Sinds de implementatie in 2001 is het treasurystatuut enkele keren geactualiseerd vanwege veranderingen in de eigen organisatie en de omgeving. Bij de wijzigingen is steeds rekening gehouden met de bepalingen in wettelijke kaders.
Bij de laatste wijziging van de Wet fido (1 januari 2009) is al aangekondigd dat de Uitvoeringsregeling Financiering decentrale overheden en de Regeling uitzettingen en derivaten decentrale overheden (Ruddo) gewijzigd zouden worden. Deze wijzigingen zijn gepubliceerd in de Staatscourant van 3 april 2009 en hebben terugwerkende kracht tot 1 januari 2009.

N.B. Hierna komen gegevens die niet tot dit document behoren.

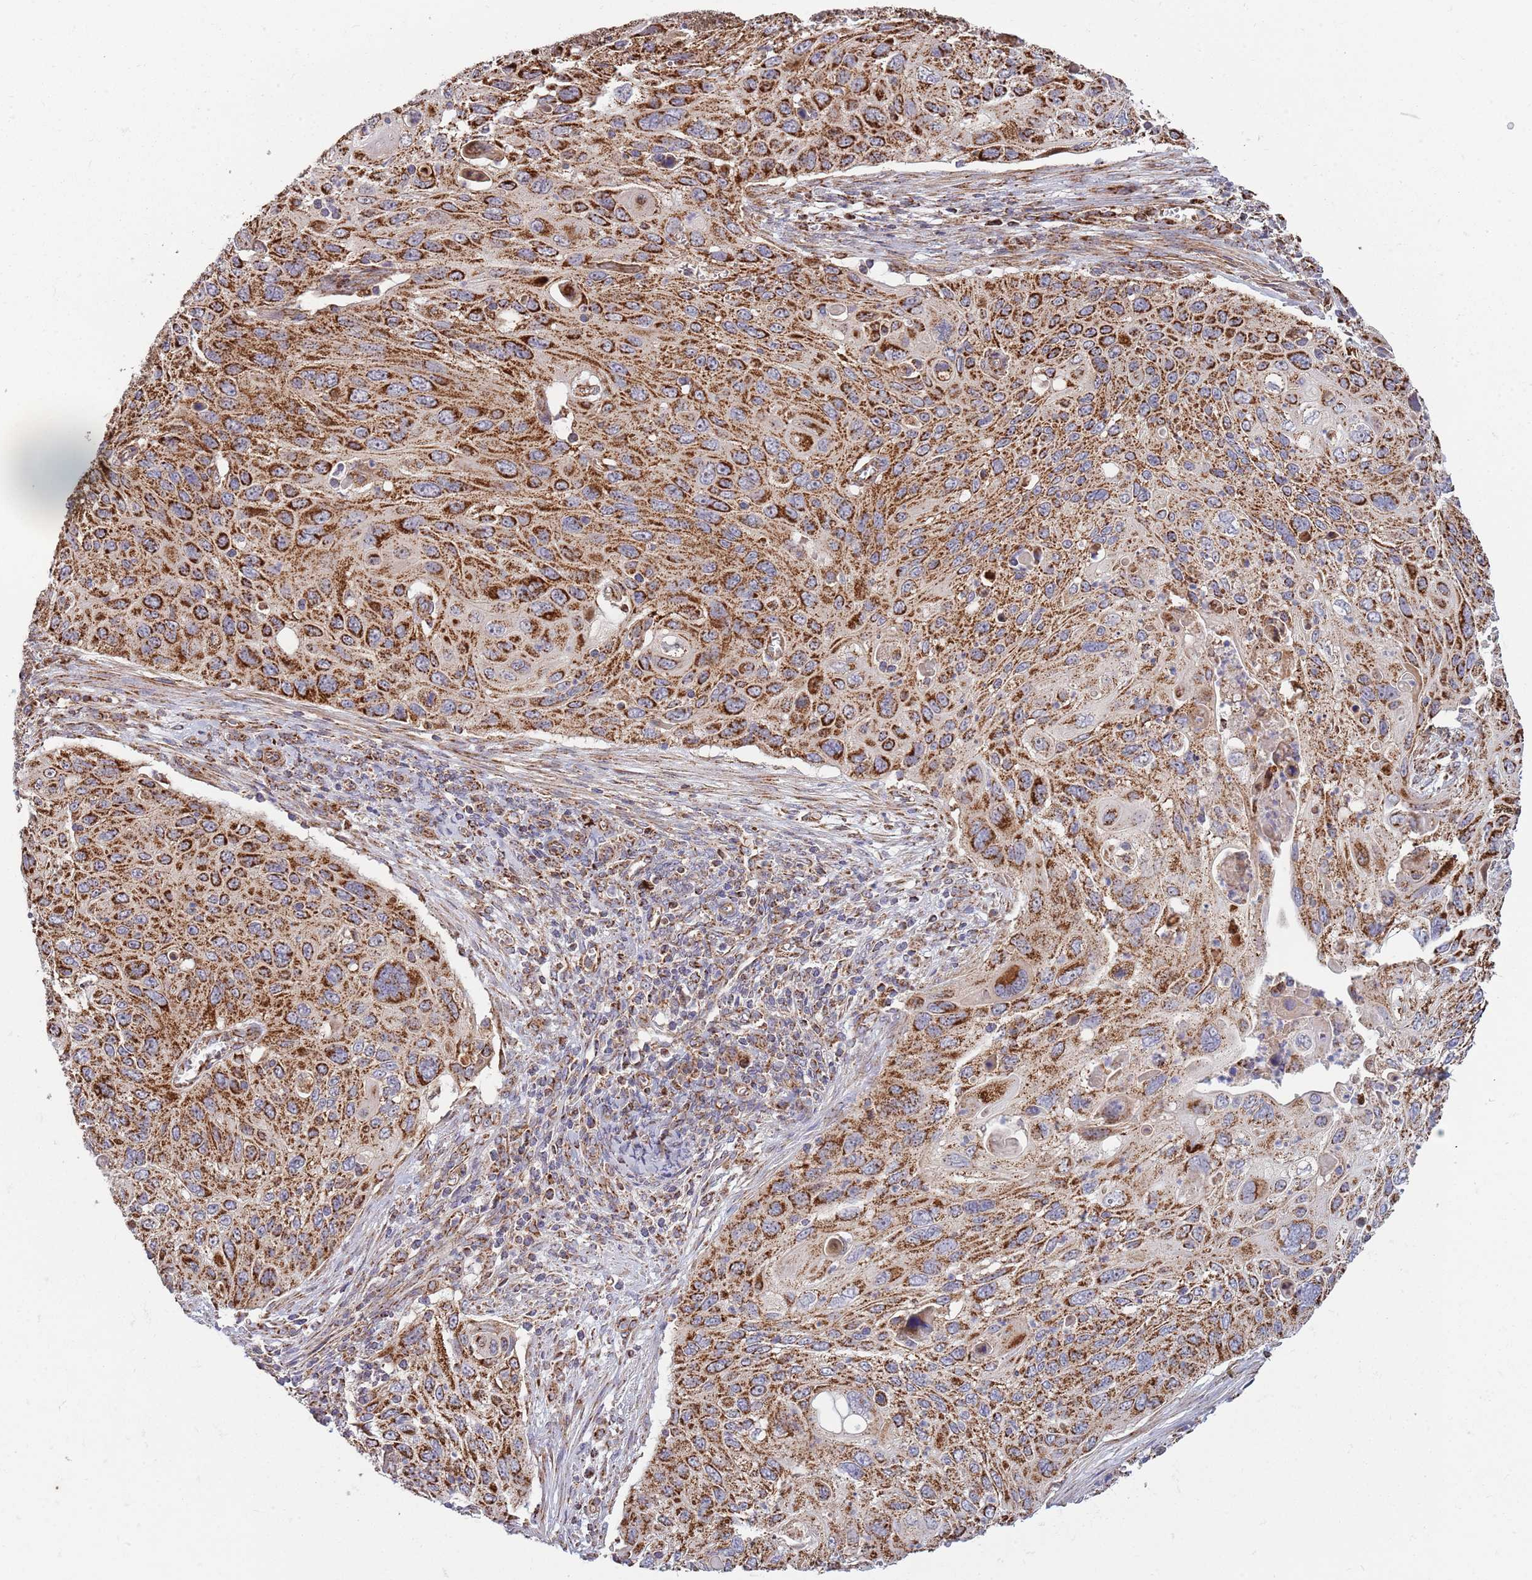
{"staining": {"intensity": "strong", "quantity": ">75%", "location": "cytoplasmic/membranous"}, "tissue": "cervical cancer", "cell_type": "Tumor cells", "image_type": "cancer", "snomed": [{"axis": "morphology", "description": "Squamous cell carcinoma, NOS"}, {"axis": "topography", "description": "Cervix"}], "caption": "About >75% of tumor cells in human cervical squamous cell carcinoma reveal strong cytoplasmic/membranous protein positivity as visualized by brown immunohistochemical staining.", "gene": "VPS16", "patient": {"sex": "female", "age": 70}}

De wijziging van de Uitvoeringsregeling Financiering decentrale overheden vloeit voort uit de wijziging van de Wet fido. De Ruddo is aangepast als gevolg van de kredietcrisis. Hierbij gaat het om regelgeving met betrekking tot het uitzetten van middelen door decentrale overheden. Gelet op de onrust in de financiële markten zijn de regels in de Ruddo aangescherpt om nieuwe transacties van decentrale overheden in uitzettingen en derivaten beter bestand te maken tegen de risico’s in tijden van onrust op de financiële markten. Het treasurystatuut is geactualiseerd op basis van bovengenoemde wijzigingen in de Uitvoeringsregeling Financiering decentrale overheden en de Ruddo.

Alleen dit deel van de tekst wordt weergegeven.